艾德里安的手指紧紧扣住探照灯,指节发白。他的第一个反应不是拥抱,而是后退半步,将镇定剂手枪从枪套里抽出,对准她。病毒学家的本能压过了情感,他的大脑在零点几秒内跑完了所有可能性,幻觉、幸存者、第二阶段感染者的拟态,没有一种是好消息。

「别动,伊莉丝。妳坐在那里不要动。」他压低声音,尽量让语气保持专业,「妳现在是什么状态?发烧吗?意识清楚吗?最后一次进食是什么时候?」

伊莉丝没有因为被枪指着而慌张,她只是慢慢擡起手,露出手腕内侧。那里有一道已经愈合的针孔疤痕,旁边用奇异笔写着一串日期与病毒株编号,字迹已经晕开。她轻轻拉开隔离服的袖口,让他看见她手臂上淡青色的血管,血液在苍白皮肤下流动,却带着一种不正常的萤光感。

「第三阶段。」她说得很轻,却像重锤敲在他胸口,「共生变异。我没有变成游荡者,艾德里安。我活下来了,只是,不太一样。」

艾德里安的脑中嗡的一声。第三阶段共生体,那是理论上只有万分之一机率会出现的奇迹,宿主基因与涅墨西斯-Ω达成不稳定的平衡,获得再生、夜视与费洛蒙感知的强化,但随时可能崩解。这三年来方舟议会一直在追捕这类个体,因为她们的血液既是解药的钥匙,也是最高等级的感染源。

「妳怎么可能……」他喃喃自语,枪口微微下垂,「议会说妳已经死了,焚化纪录、死亡证明我都看过。」

「那是维克多・海斯要的纪录。」伊莉丝苦笑了一下,绯红的眼眸在黑暗中显得格外妖异,「我当时确实进入了第二阶段,体温四十一度,痛觉消失,差一点就咬断了自己的舌头。是第四实验室的负压系统救了我,这里的温度够低,病毒活性被压制,我撑过了七十二小时,然后……醒来就变成这样。发电机停机后,我靠着备用的营养剂与冷冻库里的干粮活下来,偶尔喝雨水。
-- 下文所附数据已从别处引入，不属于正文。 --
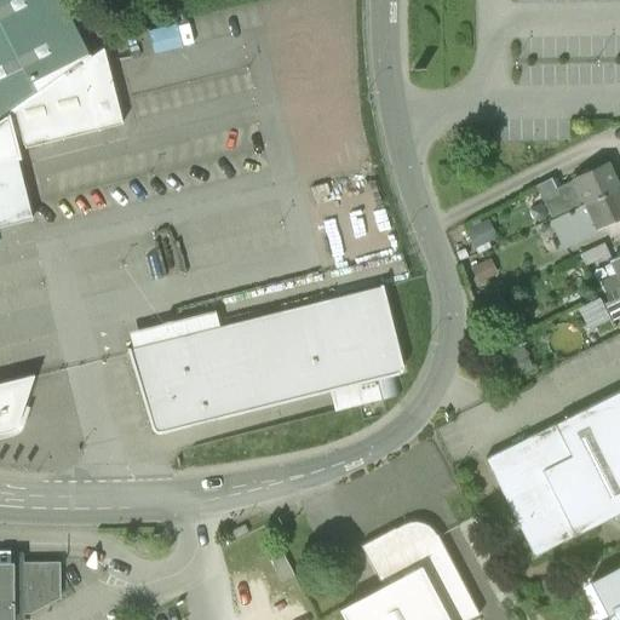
[(0,0),(0,119),(89,57),(62,5),(70,0),(0,0)]
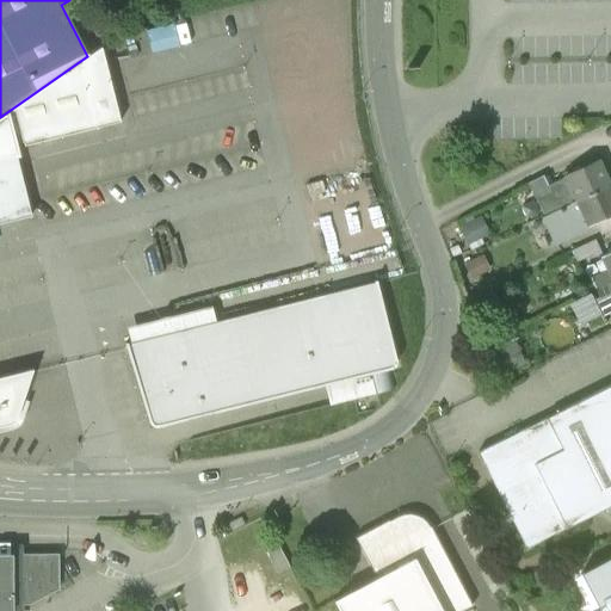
[(102,47),(0,117),(0,221),(32,215),(14,143),(24,141),(24,146),(121,121),(102,47)]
没有人来找我,因为所有人都以为我死了。」

她的声音很平静,却让艾德里安听见了三年孤独的重量。他注意到她的体温异常,隔着两公尺的距离,他竟能感觉到她身上散发出的微热,与周围冰冷的空气形成对比。她的呼吸很慢,心跳却很快,那是一种病毒重塑后的节律,透过空气中的费洛蒙传递过来,让他的后颈泛起一阵细微的酥麻。这就是报告里写的共鸣现象,共生体之间会透过体温与气味感知对方的情绪。

他强迫自己把注意力拉回数据。从背包里掏出快筛片与采血针,他戴上手套,声音恢复成研究者的冷静。
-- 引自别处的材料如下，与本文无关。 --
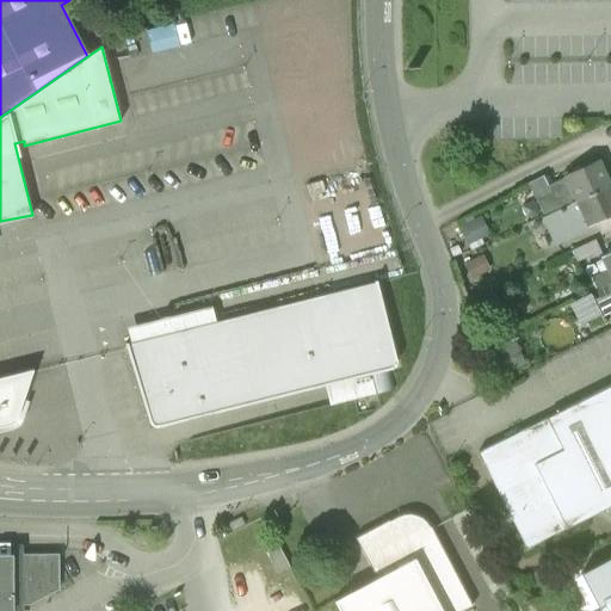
[(597,161),(545,186),(549,193),(535,201),(543,216),(608,185),(597,161)]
「伊莉丝,我需要确认妳的状态。这不是不信任,是程序。」他蹲下来,将采血工具放在两人之间的地板上,推过去,「如果妳真的是共生体,我需要血液样本进行快筛与定序。所有的采集都需要妳明确同意,妳可以拒绝,我不会强迫妳。」

这是他们在战前就立下的规矩,任何涉及人体的研究都必须经过知情同意,即使世界已经崩解,他仍想守住这条线。这也是他对她的愧疚,他当年没有阻止她以身试毒,现在不能再把她当成单纯的样本。
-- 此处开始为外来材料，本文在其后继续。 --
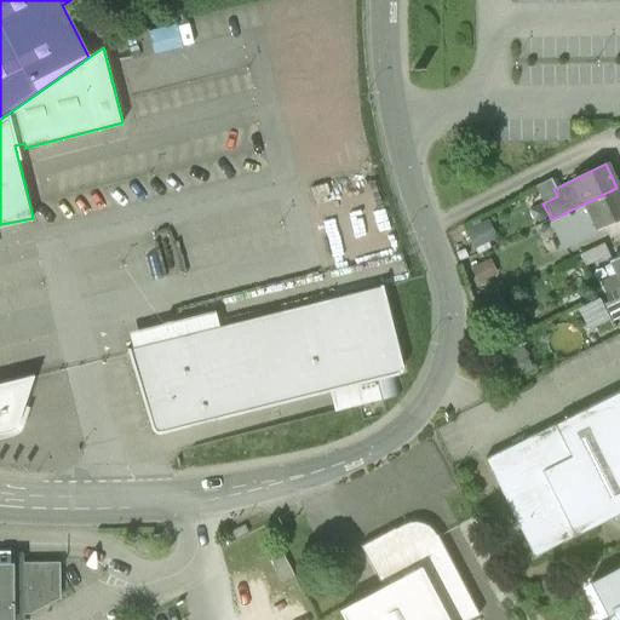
[(551,219),(547,220),(561,248),(597,230),(596,227),(619,214),(619,195),(616,188),(551,219)]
伊莉丝看着那片快筛,看了很久,然后伸出手,指尖划过自己苍白的手腕,轻轻一压,一滴暗红中带着微光的血液渗了出来。她没有用采血针,而是直接用指甲划开皮肤,伤口在几秒内就以肉眼可见的速度收口,只留下那滴血珠悬在指尖。

「我同意。」她擡眼看他,绯红的瞳孔里映着他的脸,「艾德里安,我等了三年,就是在等一个能听懂我说话的人。与其让我在这里慢慢腐烂,不如让我的血有点用处。但你要答应我一件事。」

「妳说。」

「不要把我交给议会。」她的声音第一次出现裂痕,带着压抑了许久的恐惧与渴望,「我不想被关在笼子里被抽干,也不想被当成武器。我想当人,即使是不完整的人。如果你要研究我,就在这里,就我们两个人。」

艾德里安看着那滴血,又看着她纤细却绷紧的肩膀。她银白的长发滑落肩头,隔离服的领口因为刚才的动作而敞开些许,露出颈侧细腻的肌理与锁骨的弧线,苍白的肌肤在探照灯下泛着微光,带着一种脆弱而神圣的美感,却又因为那双非人的绯红眼眸而充满禁忌的魅惑。共鸣带来的热度让他的心跳不自觉加快,他能闻到她身上淡淡的、类似雨后草地的气味,那是费洛蒙,没有情欲,只有孤独与求生的哀鸣。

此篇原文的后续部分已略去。